交通事故“定期金賠償”最高裁が初判断
交通事故にあった男の子に重い後遺症が残り、両親らが事故を起こした運転手などに毎月支払いを受ける定期金による損害賠償を求めていた裁判の判決で、最高裁は「定期金による賠償の対象となる」とする、新たな判断を示しました。
この裁判は、2007年、当時4歳の男の子が大型トラックにはねられ脳に重い障害が残ったことから、両親らが運転手などに対し、損害賠償として毎月45万円あまりを定期的に支払うよう求めていたものです。
最大の争点は、交通事故の後遺症によって働くことができなくなったために失われた、「将来得ることができたであろう利益(逸失利益)」の損害賠償方法として、毎月の支払いを求める「定期金賠償」が認められるかどうかでした。
これまでに前例がない中、一審・二審では「定期金賠償」が認められ、最高裁の判断が注目されていました。

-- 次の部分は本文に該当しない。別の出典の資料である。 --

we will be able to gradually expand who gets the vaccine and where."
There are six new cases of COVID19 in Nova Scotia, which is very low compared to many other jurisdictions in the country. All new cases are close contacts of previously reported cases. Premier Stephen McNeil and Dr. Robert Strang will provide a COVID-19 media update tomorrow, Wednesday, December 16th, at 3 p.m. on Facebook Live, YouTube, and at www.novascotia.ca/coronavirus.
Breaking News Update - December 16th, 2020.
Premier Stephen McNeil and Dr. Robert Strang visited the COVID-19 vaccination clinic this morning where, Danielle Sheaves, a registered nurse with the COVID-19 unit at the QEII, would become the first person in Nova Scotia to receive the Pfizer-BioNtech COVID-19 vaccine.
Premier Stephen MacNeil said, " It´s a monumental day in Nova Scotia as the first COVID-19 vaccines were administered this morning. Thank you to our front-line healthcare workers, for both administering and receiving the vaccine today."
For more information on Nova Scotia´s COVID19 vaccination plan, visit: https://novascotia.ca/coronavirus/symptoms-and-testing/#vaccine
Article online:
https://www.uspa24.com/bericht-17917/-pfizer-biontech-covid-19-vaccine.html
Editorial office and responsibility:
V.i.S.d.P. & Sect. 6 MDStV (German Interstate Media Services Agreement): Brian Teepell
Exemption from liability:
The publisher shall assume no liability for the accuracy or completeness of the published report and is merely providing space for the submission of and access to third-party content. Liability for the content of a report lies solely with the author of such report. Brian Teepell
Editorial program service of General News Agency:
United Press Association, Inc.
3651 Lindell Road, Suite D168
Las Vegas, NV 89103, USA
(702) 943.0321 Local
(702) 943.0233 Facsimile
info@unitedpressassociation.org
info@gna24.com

最高裁は9日の判決で、「交通事故の被害者が事故に起因する後遺障害による逸失利益について定期金による賠償を求めている場合において、目的及び理念に照らして相当と認められるときは、定期金による賠償の対象となる」として交通事故で後遺症が残った場合に定期金賠償を認めるとする初めての判断を示しました。
さらに、被害者が賠償途中に死亡した場合でも、その後の定期金の支払いを受け続けることができるとしました。
被害者の両親は判決を受けて、「定期金賠償が認められてよかった」とコメントしています。
この判決で示された新しい判断により、交通事故の被害者にとって救済措置の選択肢が増えることになります。